*** Opening SELECTED EXTRACT ***
Earlier in this hearing, Mr. Raskin referenced the work of
the Texas Civil Rights Project. Because of their work, we know
that family separation continues to this day, several months
after an executive order should have stopped it.
Madam Chair, I ask unanimous consent that a report by the
Texas Civil Rights Project, entitled The Real National
Emergency: Zero Tolerance and the Continuing Horrors of Family
Separation at the Border, be entered into the record.
Ms. Scanlon. Without objection.
[The information follows:]
[GRAPHIC(S) NOT AVAILABLE IN TIFF FORMAT]
Ms. Escobar. Chief Provost, you stated earlier that
children are currently being separated from their parents when
the parent has a criminal conviction. Does that include illegal
reentry?
Chief Provost. It is not for standard entry. If they have a
felony charge, it can include illegal reentry.
Ms. Escobar. So they are being separated today because of
illegal reentry?
Chief Provost. That is a felony. If they have a conviction
for it from previous or they have a felony conviction, they
would be a felon. So then in that case.
Ms. Escobar. That is shocking and horrifying.
Chief Provost. Not for reentry at this point. It is if they
have a felony conviction.
Ms. Escobar. Madam Chair, I ask unanimous consent that a
news report by Julia Ainsley, entitled ``Trump Administration
Weighed Targeting Migrant Families, Speeding Up Deportation of
Children,'' be inserted into the record.
Ms. Scanlon. Without objection.
[The information follows:]
[GRAPHIC(S) NOT AVAILABLE IN TIFF FORMAT]
Ms. Scanlon. And the gentlewoman's time has expired.
Ms. Escobar. May I ask a final question just related to
this article? The article details memos, one of which----
Ms. Scanlon. I am sorry, you can't.
Ms. Escobar. Okay.
Ms. Scanlon. Recognize the gentlewoman from Florida.
*** Closing SELECTED EXTRACT ***
REQUEST 1 => In the hearing transcript, who wrote the news report that Ms. Escobar asked to have inserted into the record?
The records are unrelated to the hearing transcript.
*** Opening PROVIDED MATERIAL ***
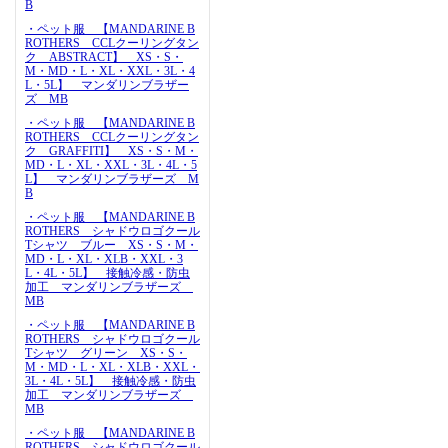
B
・ペット服 【MANDARINE B
ROTHERS CCLクーリングタン
ク ABSTRACT】 XS・S・
M・MD・L・XL・XXL・3L・4
L・5L】 マンダリンブラザー
ズ MB
・ペット服 【MANDARINE B
ROTHERS CCLクーリングタン
ク GRAFFITI】 XS・S・M・
MD・L・XL・XXL・3L・4L・5
L】 マンダリンブラザーズ M
B
・ペット服 【MANDARINE B
ROTHERS シャドウロゴクール
Tシャツ ブルー XS・S・M・
MD・L・XL・XLB・XXL・3
L・4L・5L】 接触冷感・防虫
加工 マンダリンブラザーズ
MB
・ペット服 【MANDARINE B
ROTHERS シャドウロゴクール
Tシャツ グリーン XS・S・
M・MD・L・XL・XLB・XXL・
3L・4L・5L】 接触冷感・防虫
加工 マンダリンブラザーズ
MB
・ペット服 【MANDARINE B
ROTHERS シャドウロゴクール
*** Closing PROVIDED MATERIAL ***
REQUEST 2 => Extract every line of text read from the records, word for word, and leave the pictures out.

EXERCISE ANSWER 1 => Julia Ainsley.

EXERCISE ANSWER 2 =>
B
・ペット服 【MANDARINE B
ROTHERS CCLクーリングタン
ク ABSTRACT】 XS・S・
M・MD・L・XL・XXL・3L・4
L・5L】 マンダリンブラザー
ズ MB
・ペット服 【MANDARINE B
ROTHERS CCLクーリングタン
ク GRAFFITI】 XS・S・M・
MD・L・XL・XXL・3L・4L・5
L】 マンダリンブラザーズ M
B
・ペット服 【MANDARINE B
ROTHERS シャドウロゴクール
Tシャツ ブルー XS・S・M・
MD・L・XL・XLB・XXL・3
L・4L・5L】 接触冷感・防虫
加工 マンダリンブラザーズ
MB
・ペット服 【MANDARINE B
ROTHERS シャドウロゴクール
Tシャツ グリーン XS・S・
M・MD・L・XL・XLB・XXL・
3L・4L・5L】 接触冷感・防虫
加工 マンダリンブラザーズ
MB
・ペット服 【MANDARINE B
ROTHERS シャドウロゴクール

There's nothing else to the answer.